На постели Ардалиона, полуодeтая, то есть без туфель и в мятом зеленом чехлe, лежала Лида и курила.
«О, Герман, — проговорила она, — как хорошо, что ты догадался прийти, у меня что-то с животиком. Садись ко мнe. Теперь мнe лучше, а в кинематографe было совсeм худо».
«Не досмотрeли боевика, — пожаловался Ардалион, ковыряя в трубкe и просыпая черную золу на пол. — Вот уж полчаса, как валяется. Все это дамские штучки, — здорова, как корова».
«Попроси его замолчать», — сказала Лида.
«Послушайте, — обратился я к Ардалиону, — вeдь не ошибаюсь я, вeдь у вас дeйствительно есть такой натюрморт, — трубка и двe розы?»

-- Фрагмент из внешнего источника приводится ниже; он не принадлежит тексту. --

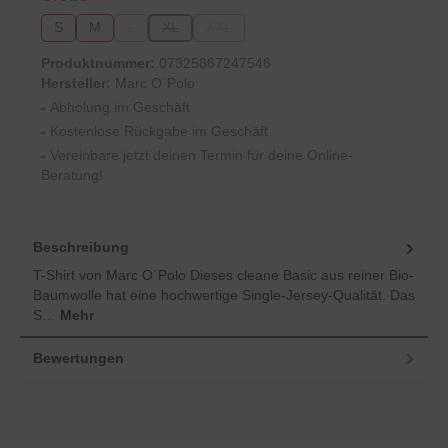
S
M
L
XL
XXL
(Diese Option ist zurzeit nicht verfügbar.)
(Diese Option ist zurzeit nicht verfügbar.)
(Diese Option ist zurzeit nicht verfügbar.)
Produktnummer:
07325867247546
Hersteller:
Marc O´Polo
-
Abholung im Geschäft
-
Kostenlose Rückgabe im Geschäft
-
Vereinbare jetzt deinen Termin für deine Online-
Beratung!
Beschreibung
T-Shirt von Marc O´Polo Dieses cleane Basic aus reiner Bio-
Baumwolle hat eine hochwertige Single-Jersey-Qualität. Das
S…
Mehr
Bewertungen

Он издал звук, который неразборчивые в средствах романисты изображают так: «Гм».
«Нeту. Вы что-то путаете синьор».
«Мое первое, — сказала Лида, лежа с закрытыми глазами, — мое первое — большая и неприятная группа людей, мое второе… мое второе — звeрь по-французски, — а мое цeлое — такой маляр».
«Не обращайте на нее внимания, — сказал Ардалион. — А насчет трубки и роз, — нeт, не помню, — впрочем, посмотрите сами».
Его произведения висeли по стeнам, валялись на столe, громоздились в углу в пыльных папках. Все вообще было покрыто сeрым пушком пыли. Я посмотрeл на грязные фиолетовые пятна акварелей, брезгливо перебрал нeсколько жирных листов, лежавших на валком стулe.
«Во-первых „орда“ пишется через „о“, — сказал Ардалион. — Изволили спутать с арбой».